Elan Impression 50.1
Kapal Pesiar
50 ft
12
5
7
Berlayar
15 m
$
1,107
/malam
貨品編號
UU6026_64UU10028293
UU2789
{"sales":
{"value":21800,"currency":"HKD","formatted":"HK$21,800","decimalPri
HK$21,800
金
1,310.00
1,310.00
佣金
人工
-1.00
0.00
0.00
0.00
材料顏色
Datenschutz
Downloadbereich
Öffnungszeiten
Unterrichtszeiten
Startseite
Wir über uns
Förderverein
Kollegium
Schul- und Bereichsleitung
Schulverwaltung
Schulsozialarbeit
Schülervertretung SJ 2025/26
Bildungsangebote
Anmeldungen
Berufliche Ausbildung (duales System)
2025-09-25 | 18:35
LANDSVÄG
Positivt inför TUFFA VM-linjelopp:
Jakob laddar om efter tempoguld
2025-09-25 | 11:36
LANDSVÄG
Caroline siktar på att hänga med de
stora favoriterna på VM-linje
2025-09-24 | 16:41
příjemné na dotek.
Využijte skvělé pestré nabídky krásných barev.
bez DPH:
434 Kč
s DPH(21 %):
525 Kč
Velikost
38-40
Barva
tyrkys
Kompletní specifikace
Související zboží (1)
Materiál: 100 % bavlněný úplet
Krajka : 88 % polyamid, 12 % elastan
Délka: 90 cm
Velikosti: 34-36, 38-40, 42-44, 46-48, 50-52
────────────────────
For this exercise, transcribe the whole listing verbatim.

Elan Impression 50.1
Kapal Pesiar
50 ft
12
5
7
Berlayar
15 m
$
1,107
/malam
貨品編號
UU6026_64UU10028293
UU2789
{"sales":
{"value":21800,"currency":"HKD","formatted":"HK$21,800","decimalPri
HK$21,800
金
1,310.00
1,310.00
佣金
人工
-1.00
0.00
0.00
0.00
材料顏色
Datenschutz
Downloadbereich
Öffnungszeiten
Unterrichtszeiten
Startseite
Wir über uns
Förderverein
Kollegium
Schul- und Bereichsleitung
Schulverwaltung
Schulsozialarbeit
Schülervertretung SJ 2025/26
Bildungsangebote
Anmeldungen
Berufliche Ausbildung (duales System)
2025-09-25 | 18:35
LANDSVÄG
Positivt inför TUFFA VM-linjelopp:
Jakob laddar om efter tempoguld
2025-09-25 | 11:36
LANDSVÄG
Caroline siktar på att hänga med de
stora favoriterna på VM-linje
2025-09-24 | 16:41
příjemné na dotek.
Využijte skvělé pestré nabídky krásných barev.
bez DPH:
434 Kč
s DPH(21 %):
525 Kč
Velikost
38-40
Barva
tyrkys
Kompletní specifikace
Související zboží (1)
Materiál: 100 % bavlněný úplet
Krajka : 88 % polyamid, 12 % elastan
Délka: 90 cm
Velikosti: 34-36, 38-40, 42-44, 46-48, 50-52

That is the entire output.